从重载函数std :: real解析地址<float>

Question

std::vector<std::complex<float> > c;
std::vector<float> d;
std::transform(c.begin(), c.end(), d.begin(), std::real<float>);

Why couldn't the compiler resolve the address from the overloaded function real<float> ?

Which overloaded functions does the compiler mean?

Answer 1

Your library implementation has provided additional overloads for std::real<float> .

Why the overloads?

26.4.9 Additional overloads [cmplx.over]

• 1 The following function templates shall have additional overloads:

   arg norm conj proj imag real 

• 2 The additional overloads shall be sufficient to ensure:
  1. If the argument has type long double , then it is effectively cast to complex<long double> .
  2. Otherwise, if the argument has type double or an integer type, then it is effectively cast to complex<double> .
  3. Otherwise, if the argument has type float , then it is effectively cast to complex<float> .

[...]

Solutions to problem:

You could just use a range based for ...

for (auto v : c) d.push_back(real(v));

... or pack the call to real into a functor or another function ...

struct my_caller {
    template <typename T> T operator() (std::complex<T> const &c) {
        return real(c);
    }
};

... or use the member function ...

std::transform(c.begin(), c.end(), d.begin(), [](std::complex<T> const &c) { 
    return c.real();
});

---

IMPORTANT:

Note that you have to have enough space in the target when using transform :

std::vector<float> d (c.size());

or use a back inserter:

std::transform(c.begin(), c.end(), back_inserter(d), ...);

Otherwise you are iterating over undefined memory, yielding undefined behaviour.

Answer 2

§26.4.9 states that (amongst others), real shall have additional overloads, for arguments of type float, double and long double.
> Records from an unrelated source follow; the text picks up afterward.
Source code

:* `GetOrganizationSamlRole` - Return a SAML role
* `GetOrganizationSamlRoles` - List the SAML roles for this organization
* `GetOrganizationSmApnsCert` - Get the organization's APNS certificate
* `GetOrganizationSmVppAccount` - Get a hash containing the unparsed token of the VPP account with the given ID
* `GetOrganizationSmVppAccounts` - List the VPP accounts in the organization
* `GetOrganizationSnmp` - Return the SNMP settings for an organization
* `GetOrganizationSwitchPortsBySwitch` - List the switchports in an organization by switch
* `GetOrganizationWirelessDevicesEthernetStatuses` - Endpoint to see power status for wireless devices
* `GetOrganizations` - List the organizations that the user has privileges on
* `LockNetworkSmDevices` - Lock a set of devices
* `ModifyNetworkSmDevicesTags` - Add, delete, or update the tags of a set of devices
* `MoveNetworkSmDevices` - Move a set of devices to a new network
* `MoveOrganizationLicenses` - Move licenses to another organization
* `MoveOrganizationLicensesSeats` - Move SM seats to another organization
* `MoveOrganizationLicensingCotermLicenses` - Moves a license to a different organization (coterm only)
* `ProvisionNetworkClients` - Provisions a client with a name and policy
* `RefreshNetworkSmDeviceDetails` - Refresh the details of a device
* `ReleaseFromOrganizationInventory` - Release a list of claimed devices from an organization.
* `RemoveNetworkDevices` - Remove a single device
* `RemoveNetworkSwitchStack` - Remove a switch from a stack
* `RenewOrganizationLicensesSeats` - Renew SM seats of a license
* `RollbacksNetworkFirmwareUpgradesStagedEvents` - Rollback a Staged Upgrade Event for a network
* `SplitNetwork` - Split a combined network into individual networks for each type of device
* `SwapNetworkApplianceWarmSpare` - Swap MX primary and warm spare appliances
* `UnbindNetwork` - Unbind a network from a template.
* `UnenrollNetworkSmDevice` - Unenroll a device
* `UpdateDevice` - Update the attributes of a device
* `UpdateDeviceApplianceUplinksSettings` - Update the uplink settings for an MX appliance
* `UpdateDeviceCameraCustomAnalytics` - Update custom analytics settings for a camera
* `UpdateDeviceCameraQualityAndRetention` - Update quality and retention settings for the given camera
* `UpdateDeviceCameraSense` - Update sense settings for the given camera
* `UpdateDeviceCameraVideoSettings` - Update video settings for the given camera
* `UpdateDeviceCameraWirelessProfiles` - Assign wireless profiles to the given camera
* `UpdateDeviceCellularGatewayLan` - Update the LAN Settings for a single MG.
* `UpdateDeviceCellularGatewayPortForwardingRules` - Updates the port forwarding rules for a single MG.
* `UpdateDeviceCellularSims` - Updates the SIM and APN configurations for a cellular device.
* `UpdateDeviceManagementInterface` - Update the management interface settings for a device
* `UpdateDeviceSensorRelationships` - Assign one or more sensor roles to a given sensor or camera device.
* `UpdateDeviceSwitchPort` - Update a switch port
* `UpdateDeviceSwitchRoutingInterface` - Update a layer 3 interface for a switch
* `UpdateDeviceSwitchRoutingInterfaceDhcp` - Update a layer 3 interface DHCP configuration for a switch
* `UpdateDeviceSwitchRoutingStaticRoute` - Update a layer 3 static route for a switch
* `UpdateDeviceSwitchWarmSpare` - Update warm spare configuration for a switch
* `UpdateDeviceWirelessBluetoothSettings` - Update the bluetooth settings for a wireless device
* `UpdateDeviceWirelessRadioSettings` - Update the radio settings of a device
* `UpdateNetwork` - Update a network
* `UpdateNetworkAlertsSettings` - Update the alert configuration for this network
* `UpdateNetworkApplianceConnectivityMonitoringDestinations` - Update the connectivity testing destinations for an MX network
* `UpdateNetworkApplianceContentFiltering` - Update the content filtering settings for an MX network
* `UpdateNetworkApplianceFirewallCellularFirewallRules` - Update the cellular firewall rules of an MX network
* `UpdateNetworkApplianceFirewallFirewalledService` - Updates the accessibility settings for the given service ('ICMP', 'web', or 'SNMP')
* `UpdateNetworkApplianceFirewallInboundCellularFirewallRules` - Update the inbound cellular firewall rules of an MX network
It seems your libraray implementation made a template for these overloads, maybe like

template <typename T>
T real(T const& t)
{
  return std::real(std::complex<T>{t});
}

In addition to the solutions phresnel priovided, you could explicitly tell the compiler which kind of function pointer you mean:

std::transform(c.begin(), c.end(), d.begin(), (float(*)(std::complex<float> const&))std::real<float>);

The compiler then looks for a std::real that can be converted into a function pointer of the given type and will find the correct one.

I tell you this only for completeness - I consider this explicit cast ugly and would prefer the ranged based for or transform with a lambda.